For LTE, AT&T plans to overlay the technology on its existing 3G footprint, but the company is also expanding 3G coverage as it upgrades and expands cell network sites. Peter Rysavy, principal of Rysavy Research in Hood River, Ore., said in his analysis an LTE network of the type and spectrum allotment planned by AT&T and Verizon Wireless could deliver a wide range from 2 to 12 Mbps downstream.
Opting for LTE
Verizon Wireless put itself into a bit of a bind by opting for LTE. The company uses Qualcomm’s CDMA technology for its 2G and 3G networks, and is switching to the dominant worldwide GSM path for LTE. By not opting for faster CDMA 3G flavors, Verizon’s network effectively runs in a typical band from 600 Kbps to 1.4 Mbps.
That makes its move to much faster LTE far more critical, lest it fall behind its three competitors in meeting subscribers’ need for speed and bandwidth. Verizon plans to deploy in 30 markets in 2010, reaching up to 100 million people, and full coverage where it now has 3G by 2013.
However, Verizon’s early deployments will be focused on data for laptops, netbooks and gateways. LTE handsets aren’t expected to be widely available until 2011.
AT&T’s HSPA strategy plays in here, as faster flavors of HSPA are already deployed. “We’re going to have at least six new devices that are built on the HSPA 7.2 platform,” said AT&T’s Maxwell.

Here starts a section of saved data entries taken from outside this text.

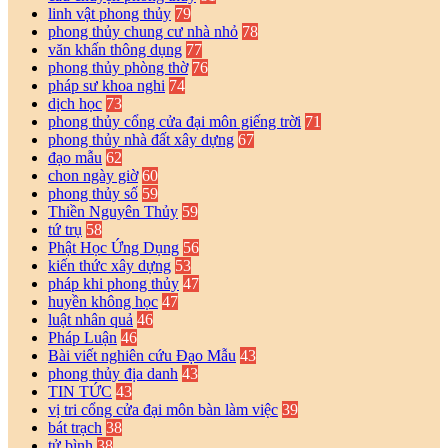
linh vật phong thủy
79
phong thủy chung cư nhà nhỏ
78
văn khấn thông dụng
77
phong thủy phòng thờ
76
pháp sư khoa nghi
74
dịch học
73
phong thủy cổng cửa đại môn giếng trời
71
phong thủy nhà đất xây dựng
67
đạo mẫu
62
chon ngày giờ
60
phong thủy số
59
Thiền Nguyên Thủy
59
tứ trụ
58
Phật Học Ứng Dụng
56
kiến thức xây dựng
53
pháp khi phong thủy
47
huyền không học
47
luật nhân quả
46
Pháp Luận
46
Bài viết nghiên cứu Đạo Mẫu
43
phong thủy địa danh
43
TIN TỨC
43
vị tri cổng cửa đại môn bàn làm việc
39
bát trạch
38
tử bình
38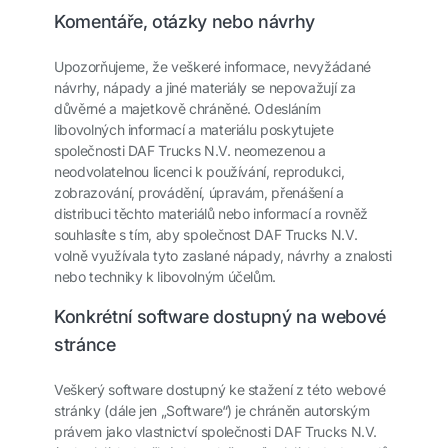
Komentáře, otázky nebo návrhy
Upozorňujeme, že veškeré informace, nevyžádané
návrhy, nápady a jiné materiály se nepovažují za
důvěrné a majetkově chráněné. Odesláním
libovolných informací a materiálu poskytujete
společnosti DAF Trucks N.V. neomezenou a
neodvolatelnou licenci k používání, reprodukci,
zobrazování, provádění, úpravám, přenášení a
distribuci těchto materiálů nebo informací a rovněž
souhlasíte s tím, aby společnost DAF Trucks N.V.
volně využívala tyto zaslané nápady, návrhy a znalosti
nebo techniky k libovolným účelům.
Konkrétní software dostupný na webové
stránce
Veškerý software dostupný ke stažení z této webové
stránky (dále jen „Software“) je chráněn autorským
právem jako vlastnictví společnosti DAF Trucks N.V.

Sprint is in the same boat as Verizon, having pinned its 4G plans on Clearwire’s success in installing new WiMax service. Clearwire’s plans put it on parity: It should cover roughly a similar population as the other carriers over the same period.
T-Mobile is already planning updates to its 3G HSPA technology to the faster 7.2 Mbps speed that AT&T is installing. The company has 3G service in about 222 U.S. markets, for a possible reach of 160 million people.
But two weeks ago, T-Mobile revealed at an industry conference that the firm had turned on 20 HSPA+ base stations in Philadelphia operating at a raw rate of 21 Mbps. It plans to offer that data rate nationally in 2010.
T-Mobile can’t deploy LTE over its current spectrum holdings. That may help explain reports that T-Mobile’s parent, Deutsche Telekom, was talking with Clearwire to resell that company’s WiMax service.
T-Mobile lacks a true path to 4G, and may be short of spectrum to serve customers efficiently enough even at higher HSPA+ speeds.
The carriers have ambitious plans and can’t afford to wait as smartphone users demand ever more data traveling through the air. Toronto-based Rogers Wireless carries the North American bandwidth flag with HSPA+ at 21 Mbps rolling in five Canadian cities. U.S. carriers are itching to snatch that pennant.
Glenn Fleishman, a freelance technology writer in Seattle, frequently contributes to The Seattle Times.